Consider something like:
> t_{mgb} = τ_{mgb}(b - 1)
We're not properly considering the length of earlier beats in a beat group in determining the offset of later beats. Consider G=1, B=3 (which I've suggested above would be 3/4 time).
> t_{m11} = 0
>
> t_{m12} = τ_{m11}
>
> t_{m13} = τ_{m11} + τ_{m12}
So obviously, if τ_{m1*} are constant then,
> t_{m1b} = τ_{m1*}(b - 1)
as before but if not constant we really need to take the sum.
----
Perhaps ThoughtStreams needs MathJax support so I can do this properly :-)
----
In the meantime, here's a diagram outlining where we're currently at:
![note-quantization-2.png](/media/186/note-quantization-2.png)
----
Just as reminder that we're still just talking about the "grid". Actual notes may fall slightly off the grid but our goal (eventually) is to model the grid such that the deltas between note placement and the grid are minimized.
----
Swing can be modeled by shifting just the even sub-beats. The following shows a single 4/4 measure without and with swing.
![swing.png](/media/185/swing.png)
Notice this can be modeled just as
> τ_{mgbs} = 1/2 τ_{mgb}
for no swing and something like:
> τ_{mgb1} = 2/3 τ_{mgb}
>
> τ_{mgb2} = 1/3 τ_{mgb}
for swing. Of course, swinging doesn't have to be 2/3, but we can easily model other fractions in similar manner.
----
What's particularly compelling about the above model for swing is that, as long as actual note placement is relative to the grid, we can easily swing a straight time rhythm or de-swing a swing rhythm back to a straight time just by changing the grid parameters τ_{mgb1} and τ_{mgb2}.
----
I'm wondering now about the redundancy in the fact that
> τ_{mgb1} + τ_{mgb2} = τ_{mgb}
assuming S_{mgb} = 2.
Related is the fact that any t ending in 1 (e.g. t_{1}, t_{m1}, t_{mg1}, t_{mgb1}) is always 0.
----
There is another issue I need to address before finally getting to questions of how to actually infer a grid from a performance.

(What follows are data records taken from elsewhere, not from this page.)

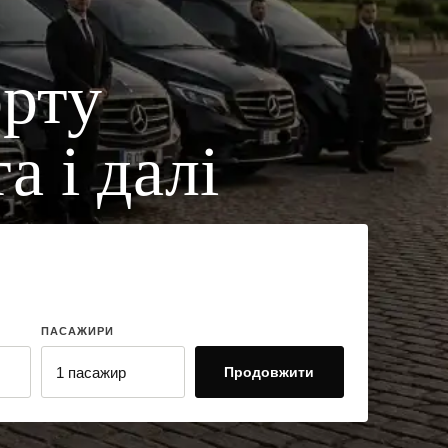
орту
а і далі
ПАСАЖИРИ
Продовжити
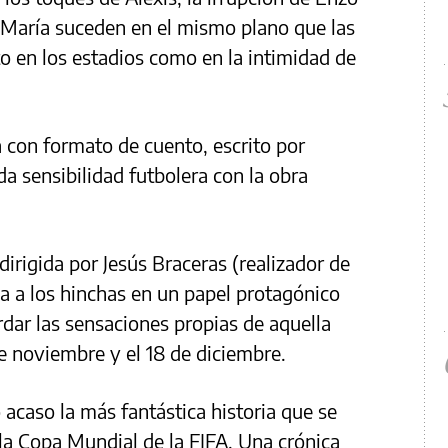
i María suceden en el mismo plano que las
to en los estadios como en la intimidad de
a con formato de cuento, escrito por
a sensibilidad futbolera con la obra
irigida por Jesús Braceras (realizador de
a a los hinchas en un papel protagónico
rdar las sensaciones propias de aquella
de noviembre y el 18 de diciembre.
 acaso la más fantástica historia que se
 la Copa Mundial de la FIFA. Una crónica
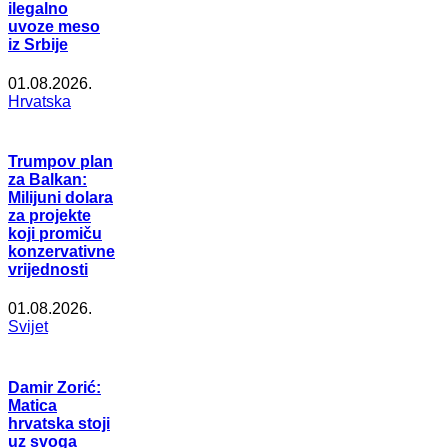
ilegalno
uvoze meso
iz Srbije
01.08.2026.
Hrvatska
Trumpov plan
za Balkan:
Milijuni dolara
za projekte
koji promiču
konzervativne
vrijednosti
01.08.2026.
Svijet
Damir Zorić:
Matica
hrvatska stoji
uz svoga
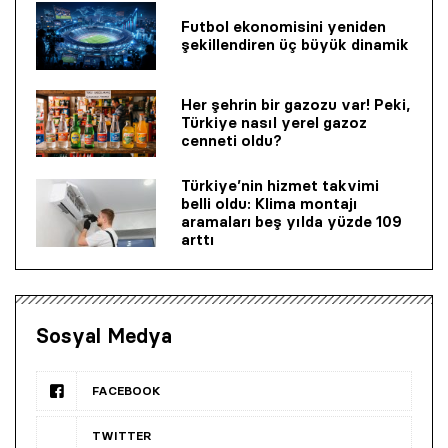
Futbol ekonomisini yeniden
şekillendiren üç büyük dinamik
Her şehrin bir gazozu var! Peki,
Türkiye nasıl yerel gazoz
cenneti oldu?
Türkiye’nin hizmet takvimi
belli oldu: Klima montajı
aramaları beş yılda yüzde 109
arttı
Sosyal Medya
FACEBOOK
TWITTER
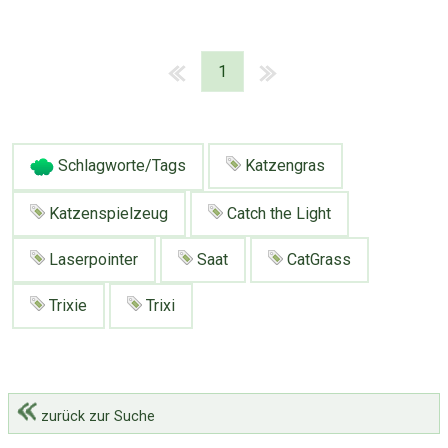
1
Schlagworte/Tags
Katzengras
Katzenspielzeug
Catch the Light
Laserpointer
Saat
CatGrass
Trixie
Trixi
zurück zur Suche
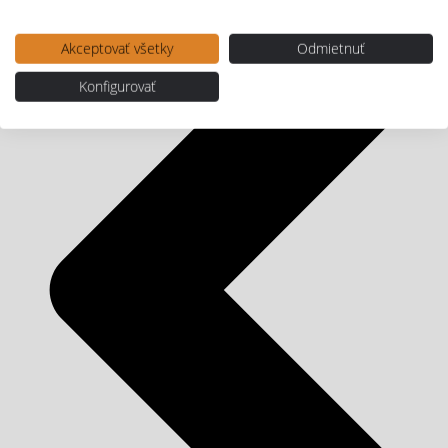
Akceptovať všetky
Odmietnuť
Konfigurovať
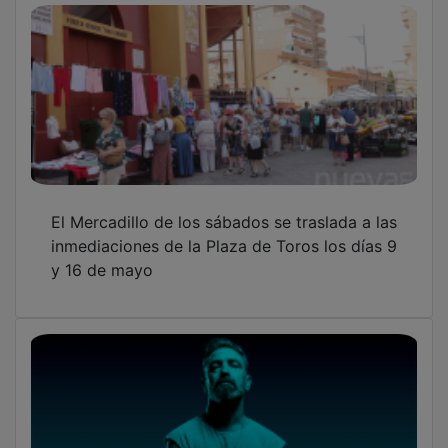
El Mercadillo de los sábados se traslada a las
inmediaciones de la Plaza de Toros los días 9
y 16 de mayo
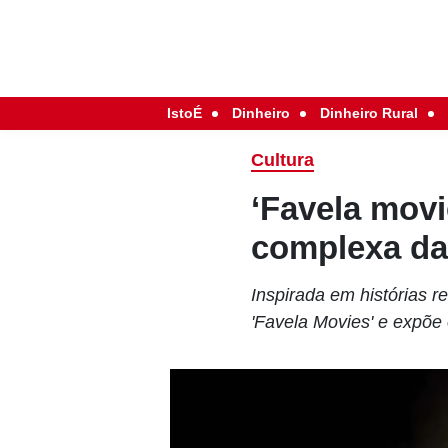
IstoÉ
Dinheiro
Dinheiro Rural
Cultura
‘Favela movi
complexa da
Inspirada em histórias r
'Favela Movies' e expõe 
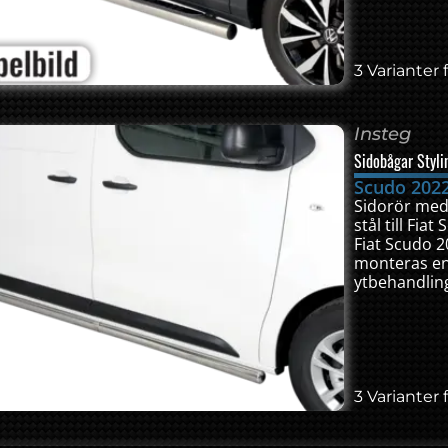
3 Varianter f
Insteg
Sidobågar Styl
Scudo 202
Sidorör med 
stål till Fi
Fiat Scudo 
monteras enk
ytbehandling
3 Varianter f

Imagine that we have a ritardando across two measures, m and m+1 such that T_{m} = 100, T_{m+1} = 102, T_{m+2} = 104. In other words τ_{m} = 2 and τ_{m+1} = 4.
The tempo doesn't suddenly halve between measure m and measure m+1. We need to work out a decent model that adjusts each beat-group, beat and sub-beat τ appropriately for a continuous change in tempo.